**EXTRACT PROVIDED**.
MATScore and MATExperimentEngine have
long supported writing one of three CSV file formats (Excel
formulas, OpenOffice formulas, and no formulas). In 2.0, you can
now write multiple formats in the same run, and the name of each
CSV file clearly indicates the formula type. As a result, the
--no_csv_formulas and --oo_separator command-line options have
been removed, and replaced with --csv_formula_output.
Because the scorer now provides mismatch details for all
conditions, this flag has been renamed to
--tag_output_mismatch_details.
Due to enhancements to the scorer, some of the columns in the
output spreadsheets have been renamed or moved, and others have a
slightly different interpretation. Full details here.
In previous releases, we deprecated, but retained, the "operate"
operation in MATWorkspaceEngine. This operation has finally been
removed in 2.0. If you had still been doing something like this:
% $MAT_PKG_HOME/bin/MATWorkspaceEngine mydirectory operate core modelbuild
you should now do this:
% $MAT_PKG_HOME/bin/MATWorkspaceEngine mydirectory modelbuild core
See the workspace
documentation for more details.

Data excerpts
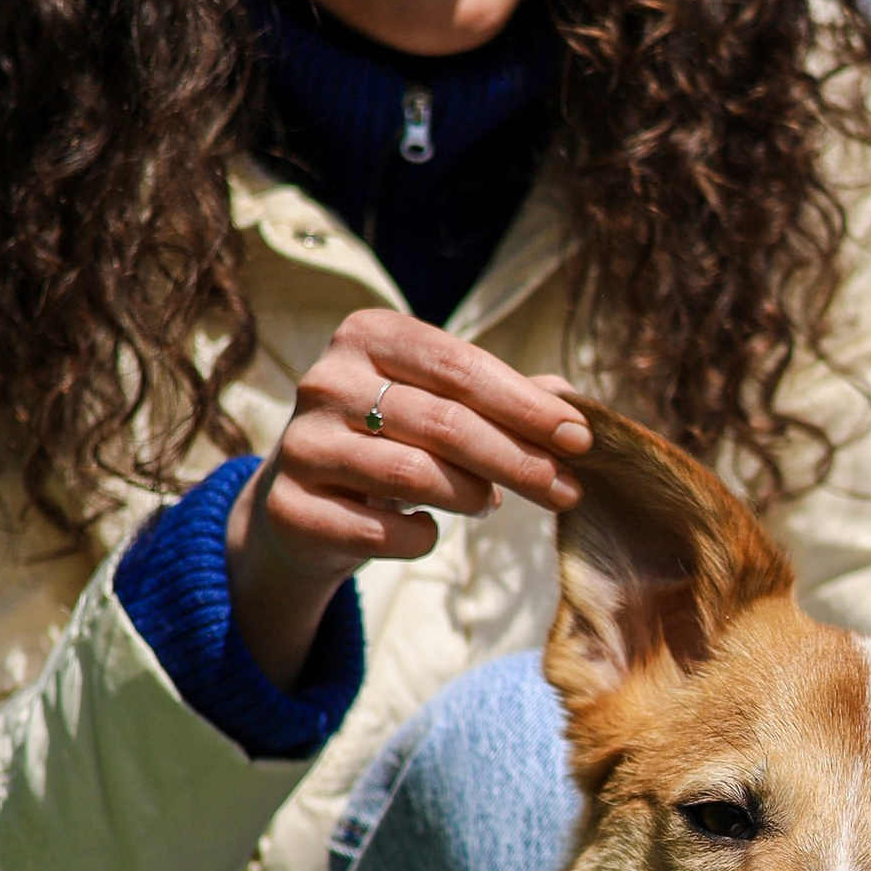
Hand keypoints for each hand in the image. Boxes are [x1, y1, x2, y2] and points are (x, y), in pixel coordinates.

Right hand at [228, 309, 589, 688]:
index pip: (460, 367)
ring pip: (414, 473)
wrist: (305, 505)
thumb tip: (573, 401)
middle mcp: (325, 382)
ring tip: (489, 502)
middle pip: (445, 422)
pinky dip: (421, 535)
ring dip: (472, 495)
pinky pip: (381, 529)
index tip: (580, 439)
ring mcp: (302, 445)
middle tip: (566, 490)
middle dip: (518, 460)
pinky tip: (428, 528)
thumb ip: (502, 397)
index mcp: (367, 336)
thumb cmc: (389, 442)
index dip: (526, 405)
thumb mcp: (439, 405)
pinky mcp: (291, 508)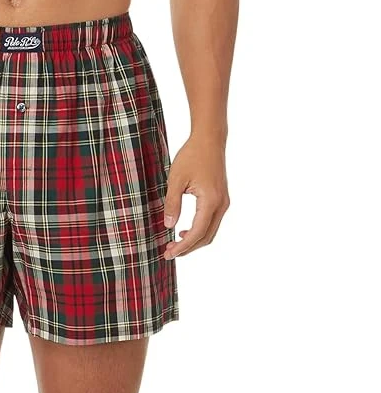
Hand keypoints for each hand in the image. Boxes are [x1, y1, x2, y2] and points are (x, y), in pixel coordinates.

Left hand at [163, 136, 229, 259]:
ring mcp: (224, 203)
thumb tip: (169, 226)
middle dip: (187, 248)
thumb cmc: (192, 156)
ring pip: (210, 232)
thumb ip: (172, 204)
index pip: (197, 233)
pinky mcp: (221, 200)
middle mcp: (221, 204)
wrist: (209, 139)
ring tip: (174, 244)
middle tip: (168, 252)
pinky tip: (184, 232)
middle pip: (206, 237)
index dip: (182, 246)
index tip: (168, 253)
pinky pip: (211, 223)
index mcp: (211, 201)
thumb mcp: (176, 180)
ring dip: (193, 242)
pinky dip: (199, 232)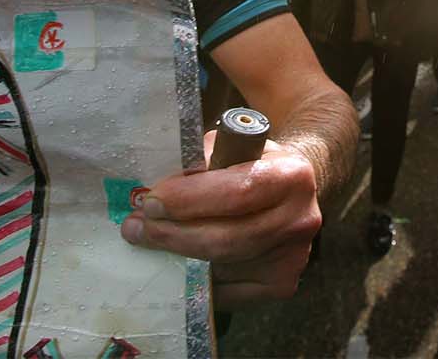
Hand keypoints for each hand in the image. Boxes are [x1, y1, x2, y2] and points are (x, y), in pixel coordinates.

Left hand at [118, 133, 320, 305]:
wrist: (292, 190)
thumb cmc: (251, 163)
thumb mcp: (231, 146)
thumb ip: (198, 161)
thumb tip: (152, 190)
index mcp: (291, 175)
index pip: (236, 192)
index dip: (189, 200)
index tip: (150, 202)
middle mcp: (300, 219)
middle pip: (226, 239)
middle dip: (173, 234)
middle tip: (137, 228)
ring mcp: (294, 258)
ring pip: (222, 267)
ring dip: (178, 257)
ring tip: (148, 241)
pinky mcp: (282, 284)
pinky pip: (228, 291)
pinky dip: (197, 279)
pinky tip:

**DIRECTIONS**.
**1)** In the MAT 2.0 change notes, which command-line option replaces --no_csv_formulas and --oo_separator?
**2)** According to the MAT 2.0 change notes, why were the --no_csv_formulas and --oo_separator options removed?
**3)** Continue the MAT 2.0 change notes from the point where they stop.
You can complete the tasks without the data excerpts.

**RESPONSES BY TASK**.
**1)** --csv_formula_output

**2)** In version 2.0, MATScore and MATExperimentEngine can write several CSV formats in the same run, and the name of each CSV file shows its formula type. As a result, those two options were removed and replaced with --csv_formula_output.

**3)**
In version 1.2, the text_right_to_left attribute lived on the
workflow element in task.xml; we anticipated that different
workflows might be used for different languages within the same
task. Since then, we've realized that the task is going to be the
appropriate level of encapsulation for language differences for
the foreseeable future. Furthermore, the current implementation of
right-to-left encoding did not work appropriately with workspaces.
Accordingly, we've moved this attribute to the web_customization
element, and it is now global to tasks.
The experiment engine has now been extended with general-purpose
iterators for sets of values and for value increments. So it's now
possible, for instance, to vary the number of model iterations
from 20 to 100 by increments of 10 without having to write a
separate model set specification for each possible value. These
iterators can be combined, in which case you'll get the
cross-product of the possible value settings, or you can define
your own iterators to get more sophisticated behavior (e.g.,
iterating over pairs of attribue-value sets). For the user, this
means that a couple of attributes have been removed from the
experiment engine, and a new set of elements and attributes has
been added.
In version 1.2, all you could iterate on was corpus size. The
mechanism for this iteration has now changed. In version 1.2, this
is what you'd do:
[...]
<model_sets dir="model_sets">
<build_settings training_increment="4"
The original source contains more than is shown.